Other Common Named Locations

00:01 Sometimes it is important to understand at this level before we look at some of the organ systems later on, that connective tissue elements in certain locations often get called special names. We know about the lamina propria and I am going to emphasise the lamina propria a lot because it is so important when we look at all sorts of tissues and all sorts of organs. But here is a section of an organ that happens to be the testis, part of the male reproductive system. And you can see a bright pink or red capsule around the testis. Most organs have a capsule full of collagen.

00:49 That collagenous capsule is also around lots and lots of other organs, to separate the organs from each other.

00:56 So when you hear the word capsule, think of collagen. Sometimes organs are separated by capsules on the outside and that connective tissue of that capsule, the collagen can invade into the organ, in this case a gland, and divide the gland up by having connective tissues septa or sometimes that word trabeculae is used. And those septa carry in blood vessels and nerves. Sometimes we can look at a gland. Here is a gland, some mucous secreting gland and the connective tissue could be called stroma, whereas we refer to the secretory components of the gland as being the parenchyma. In this image, it happens to be a mucous secreting component of the gland. You can see the clear stained cytoplasm reflecting that some of the mucous is being lost during normal processing and you can see the nuclei of the cells squashed up against the base of the cell. So parenchyma and stroma are common terms we use when we are looking at glands. The stroma is the very fine connective tissue wrapping around parenchymal cells and also the very fine duct system you see here as well.

02:24 Let's look at the extracellular constituents of connective tissue, the fibres. Well there are three different sorts of fibres. The collagen fibre, I've mentioned. It is the most dominant fibre. It is the most abdundant. It is very very strong. Now collagen is actually the fibres are made up of collagen molecules. Those collagen molecules are made up of a helix of alpha chain of polypeptides. Those alpha chains of polypeptides levels have also embedded in them, sugars. So collagen is actual fact is really is a glycoprotein. Now those polypeptides can be made up of up to 600 to even 3000 or so different amino acids. And because of that, there are many different sorts of collagens. I will refer to collagen type I, type II and type III during most of this course in histology. Think of collagen type I as being like a very thick rope. A rope that might tether a boat to its mooring. Collagen type II is a thinner rope. A rope you might use for climbing or swinging, whereas collagen III fibres are just like of piece of string. So these really means that the three types of collagen are different in their size and in their strength, and we will see that certain tissues of the body such as tendon and fibroid cartilage that need to resist very compressive forces or have very very high tensile strength have collagen type I in them. Whereas very fine reticular fibres have collagen type III in them. Elastic fibres are different.

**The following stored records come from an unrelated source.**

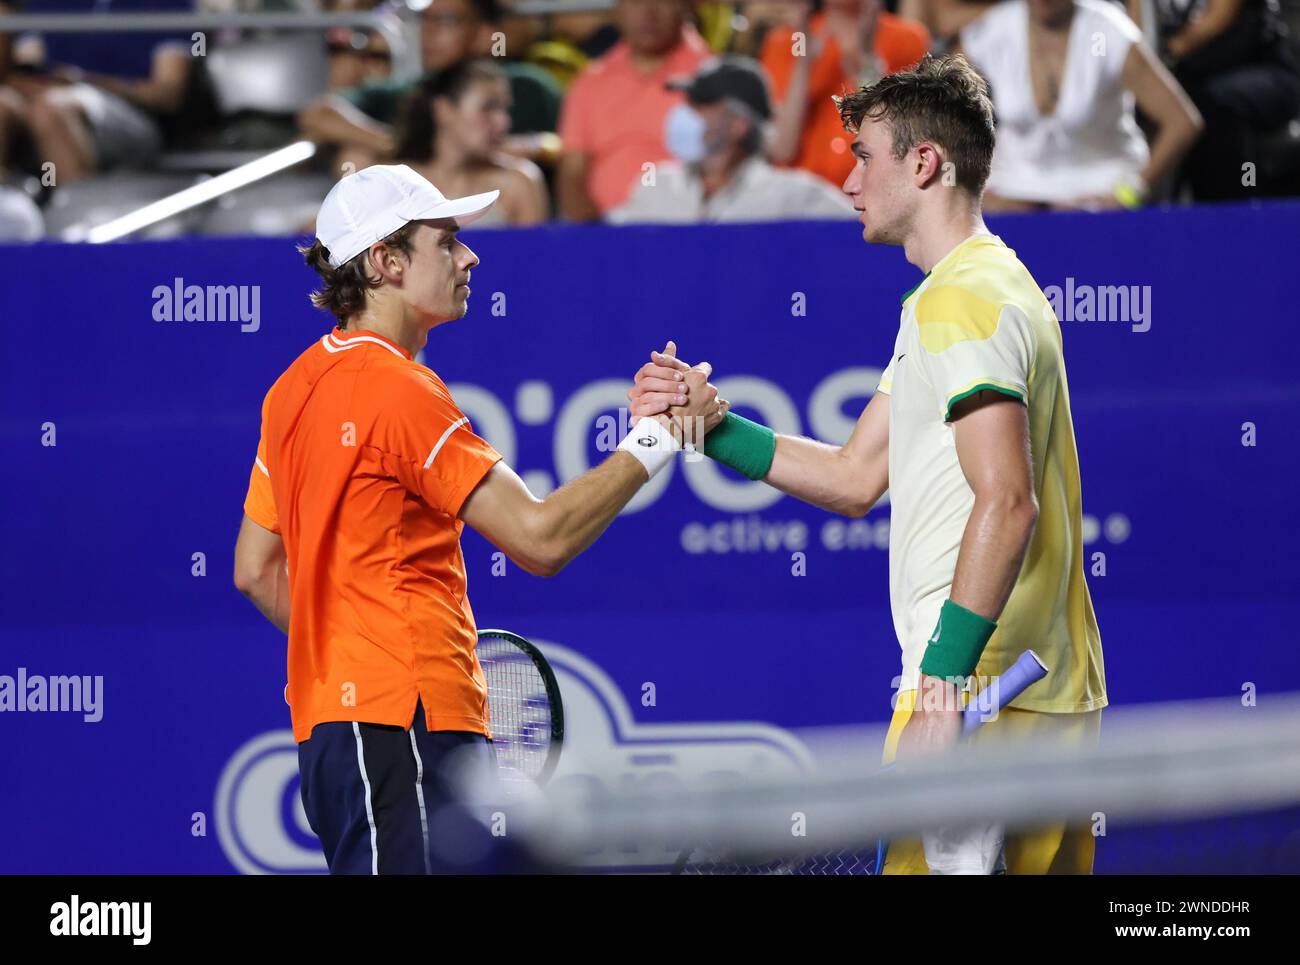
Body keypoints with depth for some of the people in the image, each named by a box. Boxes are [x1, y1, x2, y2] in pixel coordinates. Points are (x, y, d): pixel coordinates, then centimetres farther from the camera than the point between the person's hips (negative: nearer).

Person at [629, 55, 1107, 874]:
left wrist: (943, 685, -25)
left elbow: (1007, 504, -23)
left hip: (987, 694, -10)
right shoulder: (980, 290, 21)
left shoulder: (965, 299, -12)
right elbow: (854, 480, 23)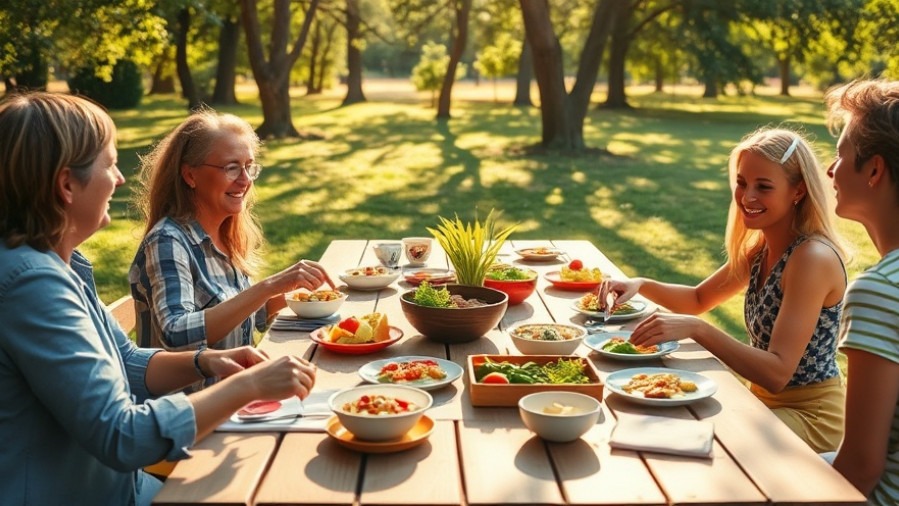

04:37 They are very branched. And in this slide, it is very difficult to tell the difference between elastic fibres and the collagen. In most H&E sections, the elastic tissue appears as a translucent fibre running through the tissue, but in certain instances, you can use certain stains to show up these elastic fibres. They are branched. They form a network throughout the collagen.

05:07 In this case, it happens to be in the wall of the blood vessel that we will talk about later on in another lecture. The reticular fibres are very fine fibres and they contain a lot more sugars in them than the collagen fibres and the elastic fibres. And so, different stains like the periodic acid shift reagent and also silver stains enable us to see these very fine reticular fibres. In this image, you see the dark stained reticular fibres and in the background, you can see lots and lots of little pale stained nuclei. This is in a lymph node. Reticular fibres are dominant in lymphoid tissues, and these fibres are secreted by reticular cells. And these reticular cells cover the reticular fibre and as we learn later on, these reticular cells are very very important in how the lymph node behaves and challenges and reacts against a pathogen or an invading antigen. So at the top, it is very difficult to tell the difference between collagen, between elastic tissue and between smooth muscle. But thankfully histologists have come up with different ways of distinguishing these sorts of fibres.